## SOURCE TEXT
──────
On her flight home at Thanksgiving, Margaret decides to apply the physics she has learned in PHYC1300 to measure the speed of the aircraft when it takes off. She dangles her watch from a string while the aircraft accelerates down the runway. Draw a free body diagram of the watch. Using her protractor, she notices that the string makes an angle of 22° with respect to the vertical edge of the window as the aircraft accelerates on the runway, which takes about 22 s. Estimate the takeoff speed of the aircraft.

Homework Equations



[itex]\vec{F}_{net}=m\vec{a}[/itex]

[itex]\vec{w}=-mg[/itex]

(here, [itex]\vec{w}[/itex] is the force of gravity)
──────
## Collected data
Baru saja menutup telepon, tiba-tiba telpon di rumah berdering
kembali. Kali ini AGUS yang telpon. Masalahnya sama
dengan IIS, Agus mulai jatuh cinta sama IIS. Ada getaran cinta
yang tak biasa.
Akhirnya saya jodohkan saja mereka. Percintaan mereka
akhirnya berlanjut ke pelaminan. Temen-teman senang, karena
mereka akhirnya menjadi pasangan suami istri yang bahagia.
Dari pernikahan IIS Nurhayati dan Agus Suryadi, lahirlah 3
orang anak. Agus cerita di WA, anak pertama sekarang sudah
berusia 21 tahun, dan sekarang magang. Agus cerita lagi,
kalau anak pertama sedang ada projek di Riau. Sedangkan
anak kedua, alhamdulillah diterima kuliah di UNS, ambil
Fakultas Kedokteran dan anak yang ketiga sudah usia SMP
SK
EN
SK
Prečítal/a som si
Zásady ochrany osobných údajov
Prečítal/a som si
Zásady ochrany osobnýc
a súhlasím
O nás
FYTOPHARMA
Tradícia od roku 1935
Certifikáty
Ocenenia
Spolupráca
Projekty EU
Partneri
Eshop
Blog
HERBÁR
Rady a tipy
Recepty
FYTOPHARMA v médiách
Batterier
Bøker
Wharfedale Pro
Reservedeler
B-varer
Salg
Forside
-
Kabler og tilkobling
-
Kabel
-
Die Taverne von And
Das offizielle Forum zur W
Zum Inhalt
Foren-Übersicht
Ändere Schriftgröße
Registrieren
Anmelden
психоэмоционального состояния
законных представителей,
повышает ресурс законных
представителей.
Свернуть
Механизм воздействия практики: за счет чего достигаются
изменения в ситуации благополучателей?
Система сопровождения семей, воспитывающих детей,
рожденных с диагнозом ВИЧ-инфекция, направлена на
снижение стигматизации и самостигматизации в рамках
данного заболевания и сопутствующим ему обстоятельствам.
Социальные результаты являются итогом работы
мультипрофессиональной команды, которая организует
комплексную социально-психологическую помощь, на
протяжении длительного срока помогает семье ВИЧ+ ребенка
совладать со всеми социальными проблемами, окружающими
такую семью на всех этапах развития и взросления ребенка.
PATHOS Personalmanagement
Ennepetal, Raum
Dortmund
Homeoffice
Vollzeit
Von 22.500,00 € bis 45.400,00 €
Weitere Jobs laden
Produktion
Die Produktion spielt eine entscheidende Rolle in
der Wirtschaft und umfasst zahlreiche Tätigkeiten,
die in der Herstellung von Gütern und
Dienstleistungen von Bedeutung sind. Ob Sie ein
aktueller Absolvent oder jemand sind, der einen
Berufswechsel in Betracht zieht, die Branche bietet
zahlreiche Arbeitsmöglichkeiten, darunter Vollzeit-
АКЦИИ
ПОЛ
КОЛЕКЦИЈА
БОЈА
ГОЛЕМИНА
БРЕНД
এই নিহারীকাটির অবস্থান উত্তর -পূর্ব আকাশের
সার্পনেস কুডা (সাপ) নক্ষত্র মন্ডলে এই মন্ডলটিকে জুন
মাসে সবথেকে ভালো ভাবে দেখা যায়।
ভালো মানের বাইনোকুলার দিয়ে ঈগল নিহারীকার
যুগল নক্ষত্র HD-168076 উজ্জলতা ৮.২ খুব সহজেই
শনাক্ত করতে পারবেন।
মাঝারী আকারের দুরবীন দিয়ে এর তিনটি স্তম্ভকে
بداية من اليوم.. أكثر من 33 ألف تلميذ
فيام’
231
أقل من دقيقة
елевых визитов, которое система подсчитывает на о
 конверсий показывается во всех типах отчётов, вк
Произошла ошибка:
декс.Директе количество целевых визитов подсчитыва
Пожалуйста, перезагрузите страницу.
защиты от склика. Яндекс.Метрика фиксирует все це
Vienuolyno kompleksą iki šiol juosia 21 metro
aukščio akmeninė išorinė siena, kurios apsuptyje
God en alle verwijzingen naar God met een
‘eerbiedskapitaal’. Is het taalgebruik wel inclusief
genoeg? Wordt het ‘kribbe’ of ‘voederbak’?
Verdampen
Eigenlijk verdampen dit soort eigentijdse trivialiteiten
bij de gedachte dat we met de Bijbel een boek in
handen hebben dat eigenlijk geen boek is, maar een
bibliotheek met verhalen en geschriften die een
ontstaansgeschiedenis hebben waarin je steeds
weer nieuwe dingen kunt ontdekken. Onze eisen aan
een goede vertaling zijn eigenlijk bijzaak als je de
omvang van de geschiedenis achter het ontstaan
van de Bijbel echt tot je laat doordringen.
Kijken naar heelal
──────
## EXERCISE SET
1. Copy the takeoff speed problem from "On her flight" up to and including "of the aircraft.", swapping "watch" for "phone".
2. Write the next part of the takeoff speed problem, picking up after its final line.

## EXPECTED OUTPUTS
1.
On her flight home at Thanksgiving, Margaret decides to apply the physics she has learned in PHYC1300 to measure the speed of the aircraft when it takes off. She dangles her phone from a string while the aircraft accelerates down the runway. Draw a free body diagram of the phone. Using her protractor, she notices that the string makes an angle of 22° with respect to the vertical edge of the window as the aircraft accelerates on the runway, which takes about 22 s. Estimate the takeoff speed of the aircraft.

2.
The Attempt at a Solution



I find it difficult to draw diagrams for problems on computers, so hopefully words will suffice. I have the acceleration going to the left, and so the Cartesian axes are in the usual directions. [itex]\vec{w}[/itex] pulls straight down on the watch. Force of tension in the string, [itex]\vec{T}[/itex], points up and to the left, making the 22-degree angle with the y-axis. Breaking tension into components, I see that the x-component can be described with sine, because it is opposite the angle, and the y-component, with cosine, since it is adjacent:

[itex]\vec{T}_{x}=-|\vec{T}|sinθ[/itex]
[itex]\vec{T}_{y}=|\vec{T}|cosθ[/itex]

Also, since the acceleration is only in the x direction, [itex]\vec{w}[/itex] and [itex]\vec{T}_{y}[/itex] must be equal and opposite. Thus

[itex]\vec{T}_{x}=m\vec{a}[/itex]

[itex]-|\vec{T}|sinθ=m\vec{a}[/itex]

My goal for the moment is to find acceleration, and attempt to find speed from there. Unfortunately, you can see that I have an equation with two unknowns (mass and tension).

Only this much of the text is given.